Wenn Westernhagen seinen kleinen Arsch selbstgefällig über den langen Laufsteg schwenkt, der die unglaubliche Bühne mit dem Mixerturm verbindet (um den sich der „Ich bin wichtig, denn ich bin Journalisf“-Bereich rankt), wenn er sein Publikum mit „Hallo, ihr Süßen“ begrüßt, dann drängen sich verschiedene Vergleiche auf: „Mick Jagger für Arme“, sagt irgendeiner, aber der macht selbst einen ziemlich ärmlichen Eindruck und scheint es auch zu sein. Doch an diesem Vergleich — oder zumindest an der ersten Hälfte — ist ’ne Menge dran. Und das liegt nicht ausschließlich an diesem Arsch in der maßgeschneiderten Edelhose, der den Mädels in den ersten Reihen nicht nur feuchte Augen macht. Das liegt auch nicht nur an den Gesten und Sprüchen, denn da ist ja noch die Band…

Warum knallt das so? Woher kommt der Druck, der die kommerziellen, radiotauglichen MMW-Schlager in richtigen Rock’n’Roll verwandelt? Marius hat sich da Leute auf die Bühne geholt, die nicht erst seit gestern dabei sind. Und das spürt jeder — auch die ‚Wichtigen‘, die früher oder später alle anfangen mitzuwippen und dann sogar richtig aus sich rausgehen (indem sie ihre Hände mehr oder weniger euphorisch gegeneinanderklatschen). Westernhagens Trommler hat letztes Jahr noch Paul McCartney ‚Of The Ground‘ geprügelt. Und wenn er jetzt zusammen mit dem Bassmann ‚Pfefferminzprinz‘ oder ‚Sexy‘ veredelt, ist das wirklich richtiger Rock’n’Roll. Auf jeden Fall scheint die dreizehnköpfige, internationale Combo auf der Bühne viel Spaß zu haben — die drei Chorsänger genauso wie die schon legendären Kick Horns, die so blasen, daß es wirklich in die Eier geht. Sicher würde das Konzert im kleinen Club genauso funktionieren — ohne Videowand, ohne Wendeltreppe und Feuerwerk, ohne Laufsteg und Lichtmaterialschlacht. Aber genau diese Dinge machen das Konzert zu einem Spektakel. Mit der hier gebotenen Bühne kommt das Gefühl auf, vor einem überdimensionalen Fernseher zu stehen und im Regen mit -zigtausend Gleichgesinnten einen ‚Rockpalast‘ zu feiern. Wenn Mick Jagger ein Schauspieler ist und Paul McCartney ein Schlagerfutzi, dann sind genau das die Worte, die auf Westernhagen passen wie der Knackarsch auf den Eimer — auch wenn er das gar nicht so gern hört.
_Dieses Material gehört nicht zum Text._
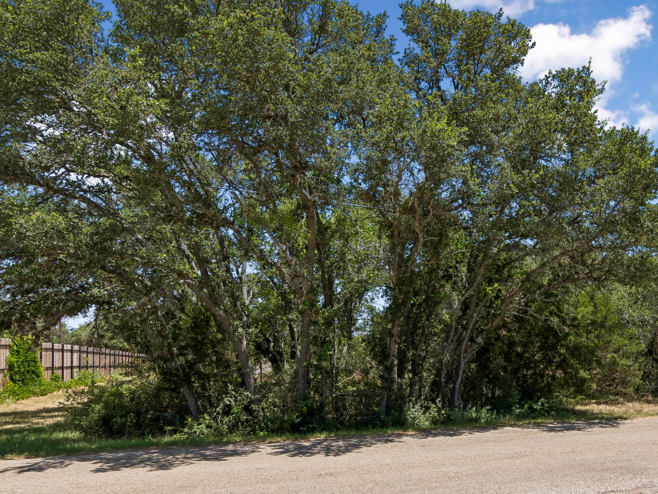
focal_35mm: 28
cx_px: 469
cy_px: 353
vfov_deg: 48.4
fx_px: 532
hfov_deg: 60.9
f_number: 9
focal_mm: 11.5
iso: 100
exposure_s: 1/500
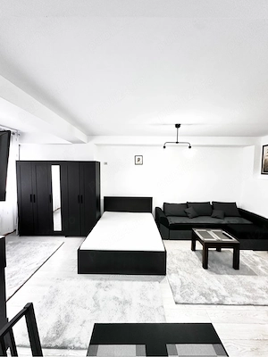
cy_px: 178
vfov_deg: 102.1
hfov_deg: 85.7
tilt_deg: -3.5
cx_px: 134
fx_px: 145
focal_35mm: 14
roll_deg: +0.9
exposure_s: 1/50
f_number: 2.2
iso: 200
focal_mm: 2.22
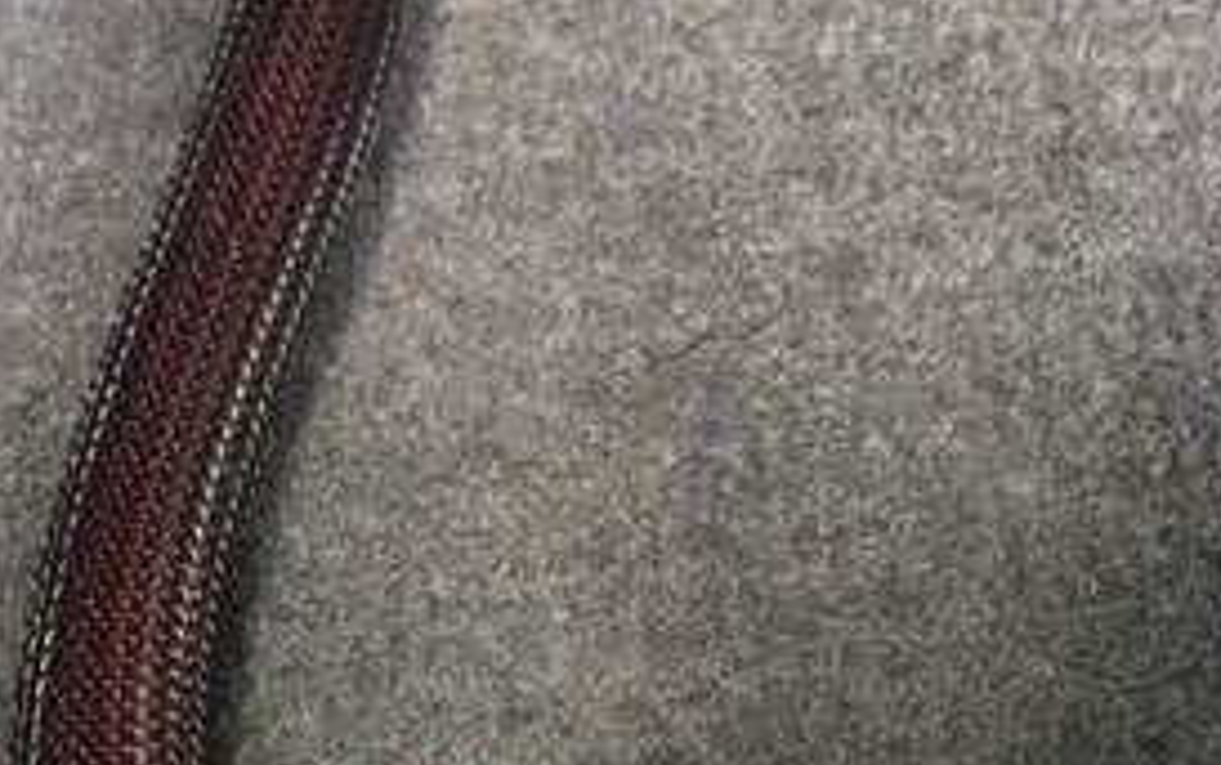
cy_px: 881
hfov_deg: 28.3
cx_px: 349
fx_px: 2397
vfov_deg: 17.4
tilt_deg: -56.5
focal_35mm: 72
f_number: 2.2
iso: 32
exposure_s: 1/30
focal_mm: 4.15
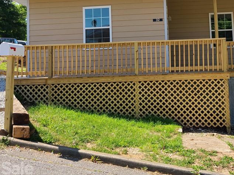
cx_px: 159
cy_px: 45
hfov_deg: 44.0
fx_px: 284
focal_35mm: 42
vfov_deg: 33.7
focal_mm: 5.4
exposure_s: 1/1035
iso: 40
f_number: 1.8
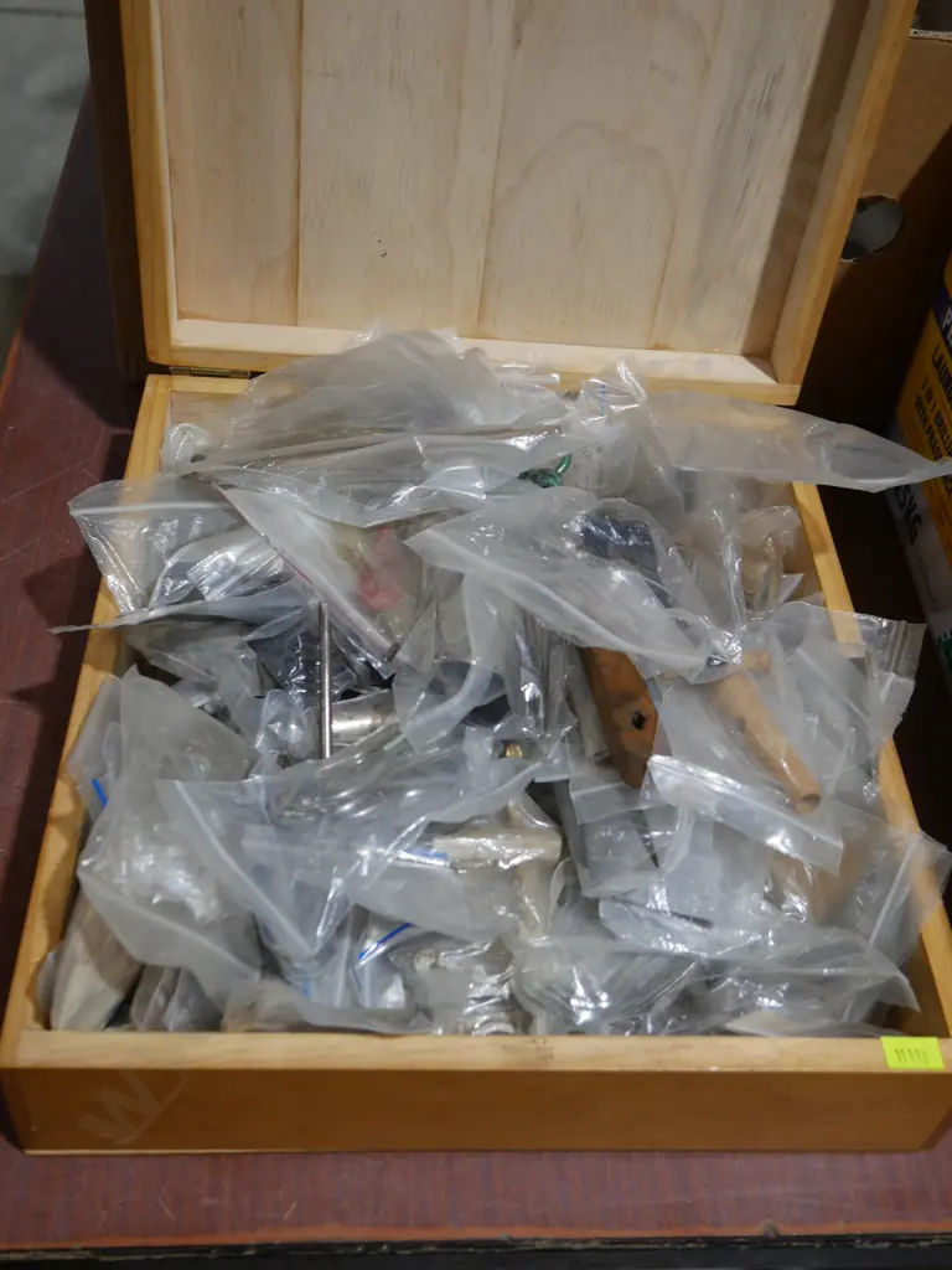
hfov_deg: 37.7
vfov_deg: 49.0
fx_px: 1393
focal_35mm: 38
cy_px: 635
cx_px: 476
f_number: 4.1
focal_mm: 19
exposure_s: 1/60
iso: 250
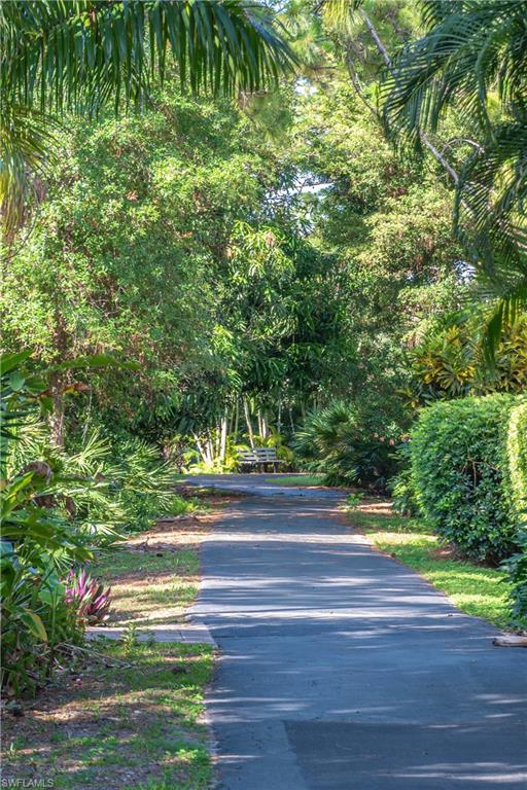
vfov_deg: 13.7
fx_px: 3293
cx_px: 264
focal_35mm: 150
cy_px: 395
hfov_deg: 9.1
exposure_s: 1/60
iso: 200
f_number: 8
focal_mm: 100
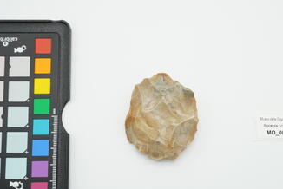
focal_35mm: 51
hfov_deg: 39.0
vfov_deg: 26.6
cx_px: 159
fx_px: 399
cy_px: 117
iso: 100
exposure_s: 1/10
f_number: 16
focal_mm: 23
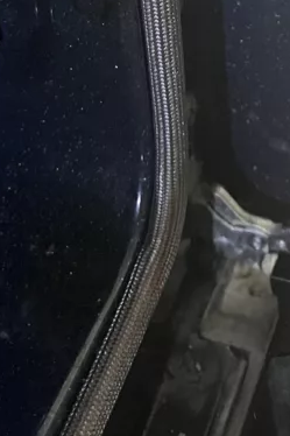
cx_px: 248
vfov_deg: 23.9
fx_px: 895
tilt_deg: -28.9
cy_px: -140
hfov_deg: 18.2
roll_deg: +2.8
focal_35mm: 74
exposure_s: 1/50
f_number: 1.6
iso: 500
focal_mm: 5.1
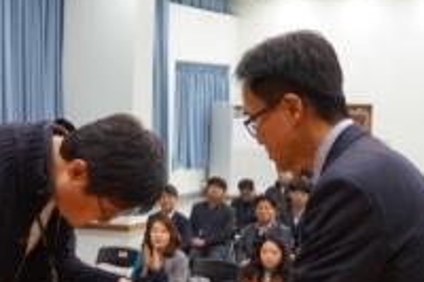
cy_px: 171
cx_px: 81
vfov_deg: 16.2
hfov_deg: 23.8
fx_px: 990
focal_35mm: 84
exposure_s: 1/160
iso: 2500
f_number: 4.5
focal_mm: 25
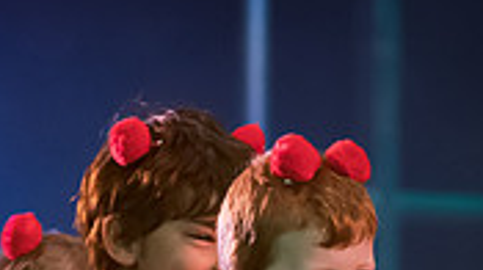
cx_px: 94
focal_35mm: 777
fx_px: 9941
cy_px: 521
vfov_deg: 1.6
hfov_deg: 2.8
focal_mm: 200
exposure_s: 1/250
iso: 2500
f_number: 2.8
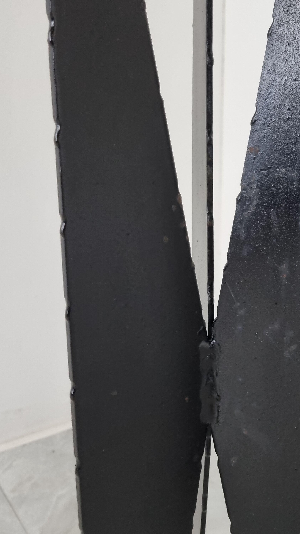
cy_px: 268
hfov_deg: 30.8
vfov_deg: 52.8
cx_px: 211
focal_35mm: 38
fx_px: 537
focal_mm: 5.4
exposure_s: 1/100
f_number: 1.8
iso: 125
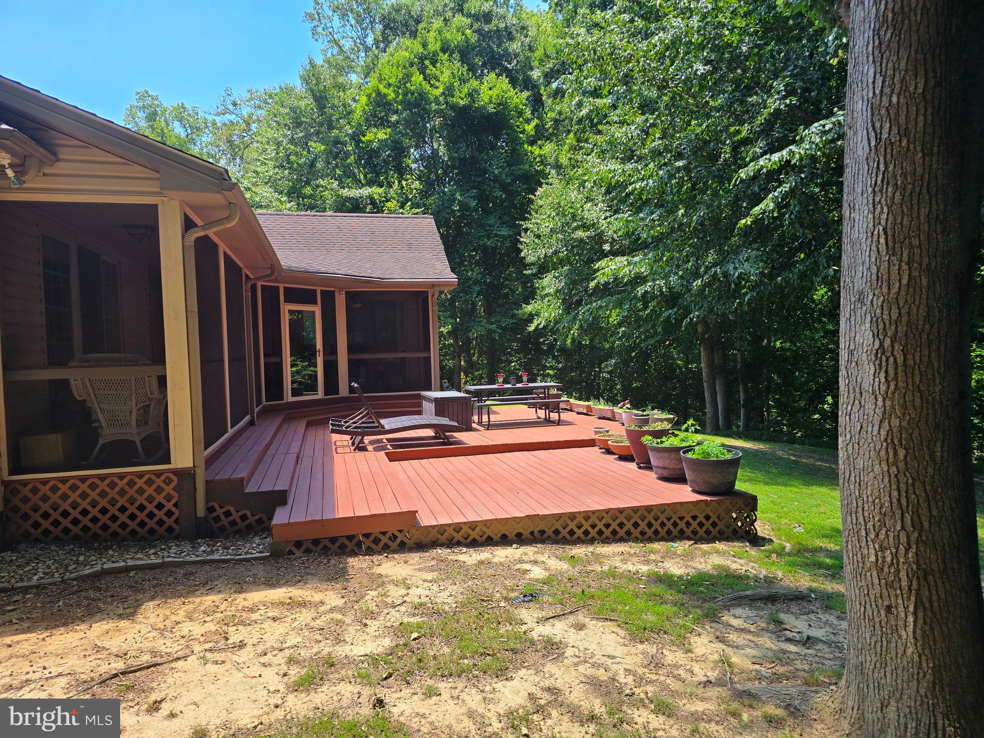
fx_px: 654
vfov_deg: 58.9
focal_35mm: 23
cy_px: 369
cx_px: 492
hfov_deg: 73.9
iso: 12
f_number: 1.7
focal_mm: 6.3
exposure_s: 1/284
Und nach dem Konzert? Marius ist abgehoben, der Hubschrauber (mit dem Star) ist weg. Derweil konferieren wir mit unserem Manager. Dabei stellen wir folgendes klar: Wir wollen auch so ’ne Bühne haben, so ’ne Videowand und überhaupt alles, was da so rumstand. Ach ja, so ’n Helicopter ist auch nicht schlecht. Muß zwar nicht unbedingt sein — aber „geiler is’schon“.